▸ **Selected excerpt**:
━━━━

Tuesday, June 7, 2016

Magnus Andersson: Precision and Clarity


Magnus Andersson performs at JiB 2011
Among the special guests at June in Buffalo this year is Swedish performer Magnus Andersson.  Andersson is one of the most renowned guitarists in the contemporary music field, and has played an important role in the creation of the instrument's modern repertoire.

Andersson studied at London's Trinity College of Music and later at the Viotti Music Academy in Vercelli, Italy.  He was awarded the Composers Union Interpreter Prize in 1983, received the Swedish Gramophone Prize in 1985 and 1986, and was nominated for a Swedish Grammy in 1992.  In 1984 he was awarded the Kranischsteiner Prize at the International Summer Courses for New Music in Darmstadt.  That same year he founded Darmstadt's guitar class, which he taught until 1996.  He currently teaches at the Royal College of Music in Stockholm, and was artistic director of the Stockholm New Music Festival in 2006 and 2008.  Andersson is a founding member of the chamber music group Ensemble SON, and has toured widely in a trio with cellist Rohan de Saram and bassoonist Pascal Gallois.  He has performed the premieres of numerous important contemporary works including Ferneyhough's Kurze Schatten II (1989), Franco Donatoni's Ase (Algo II), James Dillon's Shrouded Mirrors (1987), Sven-David Sandström's Away From (1982), and Mark Applebaum's DNA, as well as guitar concertos by Pisati, Sandström, and Donatoni.

━━━━

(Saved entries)
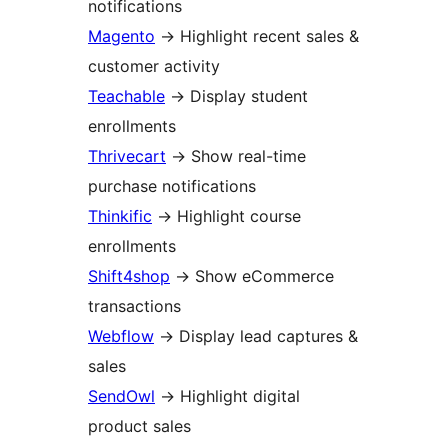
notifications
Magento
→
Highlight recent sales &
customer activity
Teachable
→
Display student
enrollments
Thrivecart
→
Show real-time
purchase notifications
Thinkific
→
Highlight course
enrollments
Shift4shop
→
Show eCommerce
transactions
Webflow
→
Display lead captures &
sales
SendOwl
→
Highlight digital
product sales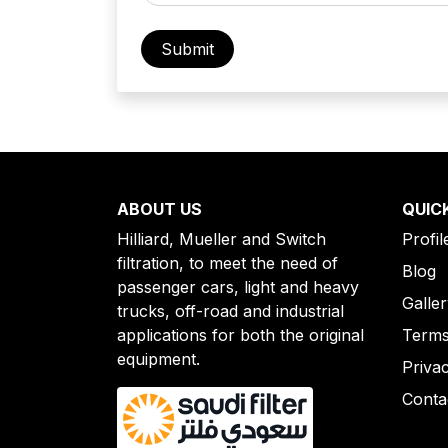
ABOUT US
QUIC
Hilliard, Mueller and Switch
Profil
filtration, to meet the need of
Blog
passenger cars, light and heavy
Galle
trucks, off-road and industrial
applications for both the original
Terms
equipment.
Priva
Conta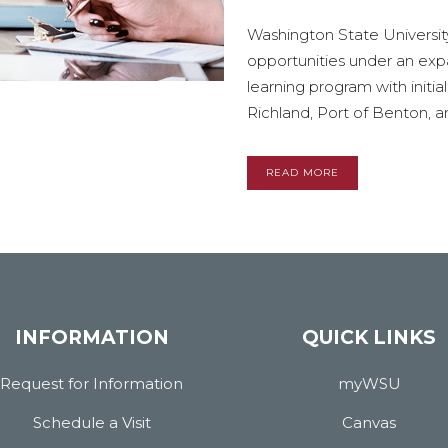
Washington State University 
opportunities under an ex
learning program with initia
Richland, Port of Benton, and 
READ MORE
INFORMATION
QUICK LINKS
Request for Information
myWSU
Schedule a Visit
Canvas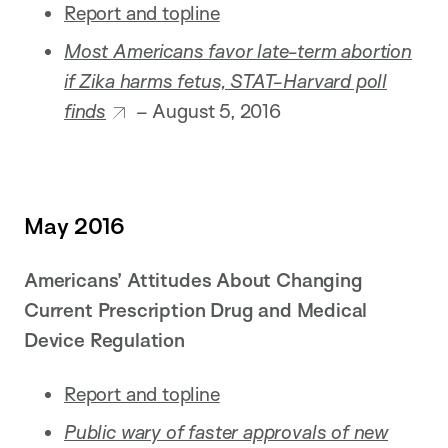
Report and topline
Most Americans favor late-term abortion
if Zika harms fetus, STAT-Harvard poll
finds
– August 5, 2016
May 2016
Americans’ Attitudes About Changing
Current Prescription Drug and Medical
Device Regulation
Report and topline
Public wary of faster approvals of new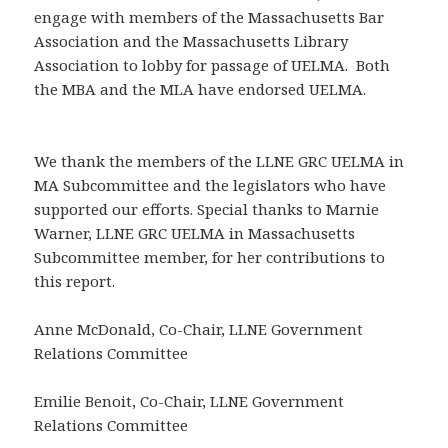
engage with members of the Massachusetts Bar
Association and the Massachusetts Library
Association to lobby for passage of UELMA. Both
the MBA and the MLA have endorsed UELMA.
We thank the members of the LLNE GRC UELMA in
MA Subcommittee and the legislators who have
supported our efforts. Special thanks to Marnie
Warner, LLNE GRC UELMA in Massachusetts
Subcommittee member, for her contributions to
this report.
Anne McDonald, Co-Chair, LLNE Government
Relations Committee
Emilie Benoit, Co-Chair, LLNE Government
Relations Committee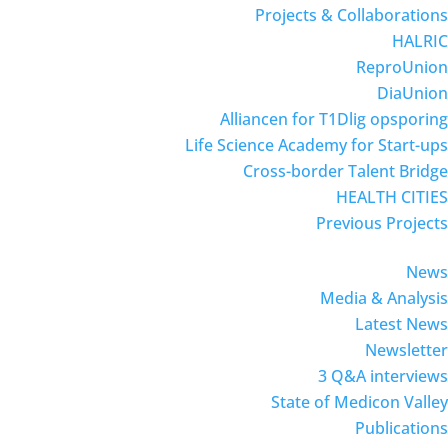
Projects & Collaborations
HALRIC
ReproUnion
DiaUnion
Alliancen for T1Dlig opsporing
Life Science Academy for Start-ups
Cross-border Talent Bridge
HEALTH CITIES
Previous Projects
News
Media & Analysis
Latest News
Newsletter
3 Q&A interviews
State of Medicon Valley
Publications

━━━━

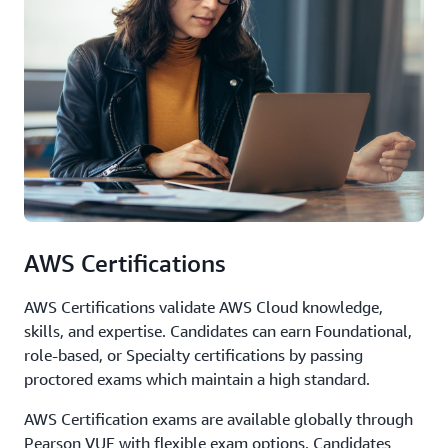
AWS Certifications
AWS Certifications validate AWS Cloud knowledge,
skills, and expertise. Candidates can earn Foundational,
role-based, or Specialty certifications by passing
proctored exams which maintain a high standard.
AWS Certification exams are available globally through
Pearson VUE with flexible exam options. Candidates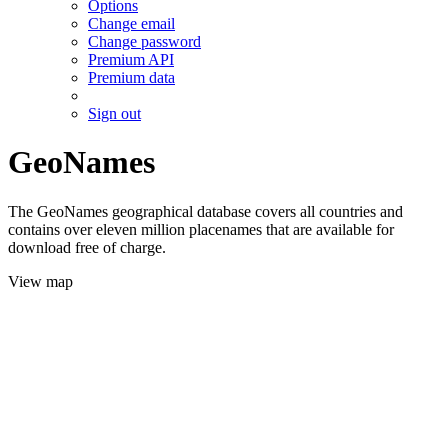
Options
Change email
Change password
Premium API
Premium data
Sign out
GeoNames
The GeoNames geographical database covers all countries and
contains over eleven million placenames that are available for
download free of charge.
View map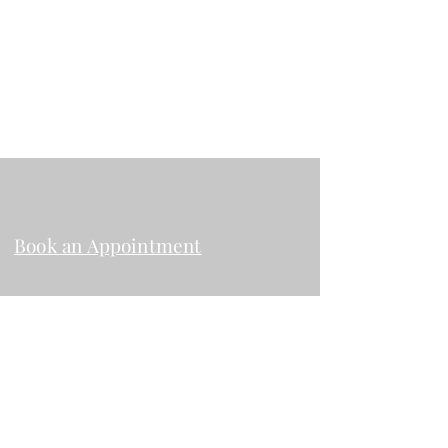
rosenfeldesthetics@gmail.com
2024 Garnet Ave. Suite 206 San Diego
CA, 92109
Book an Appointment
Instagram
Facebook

━━━━

▸ **Goal of the exercise**:
Can you reproduce the piece on Magnus Andersson from above, in full and word for word?

▸ **Exercise output**:
Tuesday, June 7, 2016

Magnus Andersson: Precision and Clarity


Magnus Andersson performs at JiB 2011
Among the special guests at June in Buffalo this year is Swedish performer Magnus Andersson.  Andersson is one of the most renowned guitarists in the contemporary music field, and has played an important role in the creation of the instrument's modern repertoire.

Andersson studied at London's Trinity College of Music and later at the Viotti Music Academy in Vercelli, Italy.  He was awarded the Composers Union Interpreter Prize in 1983, received the Swedish Gramophone Prize in 1985 and 1986, and was nominated for a Swedish Grammy in 1992.  In 1984 he was awarded the Kranischsteiner Prize at the International Summer Courses for New Music in Darmstadt.  That same year he founded Darmstadt's guitar class, which he taught until 1996.  He currently teaches at the Royal College of Music in Stockholm, and was artistic director of the Stockholm New Music Festival in 2006 and 2008.  Andersson is a founding member of the chamber music group Ensemble SON, and has toured widely in a trio with cellist Rohan de Saram and bassoonist Pascal Gallois.  He has performed the premieres of numerous important contemporary works including Ferneyhough's Kurze Schatten II (1989), Franco Donatoni's Ase (Algo II), James Dillon's Shrouded Mirrors (1987), Sven-David Sandström's Away From (1982), and Mark Applebaum's DNA, as well as guitar concertos by Pisati, Sandström, and Donatoni.